Tracing star formation with non-thermal radio emission

TL;DR

This paper develops a physically motivated model linking star formation rates to synchrotron radio fluxes, considering absorption effects, and tests it on local galaxies to assess its applicability for high-redshift galaxy observations.

Contribution

It introduces a model that relates star formation to radio fluxes based on synchrotron emission, accounting for free-free absorption, and evaluates its effectiveness across different frequencies and redshifts.

Findings

Synchrotron emission traces recent star formation in certain frequency ranges.

Free-free absorption suppresses radio signals at low frequencies, especially in dense gas environments.

High redshift observations require lower frequencies, but increased gas density may hinder star formation detection.

Abstract

A key for understanding the evolution of galaxies and in particular their star formation history will be future ultra-deep radio surveys. While star formation rates (SFRs) are regularly estimated with phenomenological formulas based on the local FIR-radio correlation, we present here a physically motivated model to relate star formation with radio fluxes.
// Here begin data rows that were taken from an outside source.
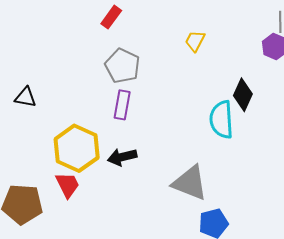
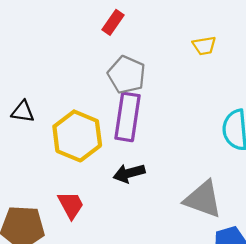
yellow trapezoid: (195, 41) -> (204, 46), turned -125
purple rectangle: (122, 105) -> (127, 117), size x1.5
yellow hexagon: (77, 148) -> (77, 136), moved

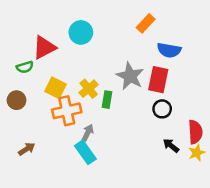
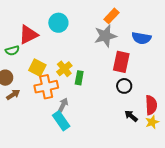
blue semicircle: (169, 50) -> (141, 38), moved
gray star: (130, 76) -> (105, 36), moved, turned 30
brown arrow: (27, 149) -> (13, 95), moved

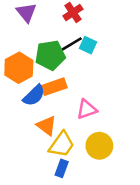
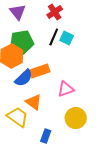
black line: (72, 44) -> (54, 37), turned -36
green pentagon: (50, 55) -> (22, 42), moved
yellow trapezoid: (62, 145) -> (18, 117), moved, turned -90

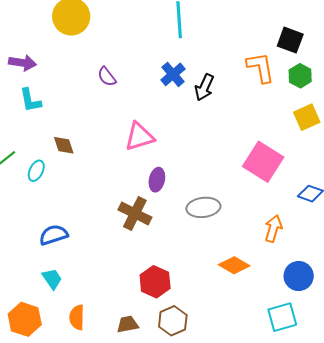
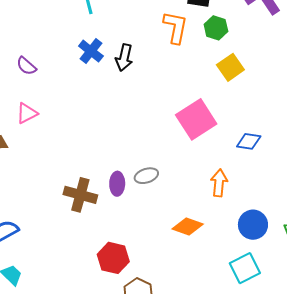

Such a relation holds only in frequency ranges where the flux is dominated by synchrotron emission, as this radiation originates from cosmic rays produced in supernova remnants, therefore reflecting recent star formation. At low frequencies synchrotron emission can be absorbed by the free-free mechanism. This suppression becomes stronger with increasing number density of the gas, more precisely of the free electrons. We estimate the critical observing frequency below which radio emission is not tracing the SFR, and use the three well-studied local galaxies M 51, M 82, and Arp 220 as test cases for our model. If the observed galaxy is at high redshift, this critical frequency moves along with other spectral features to lower values in the observing frame. In the absence of systematic evolutionary effects, one would therefore expect that the method can be applied at lower observing frequencies for high redshift observations. However, in case of a strong increase of the typical gas column densities towards high redshift, the increasing free-free absorption may erase the star formation signatures at low frequencies. At high radio frequencies both, free-free emission and the thermal bump, can dominate the spectrum, also limiting the applicability of this method.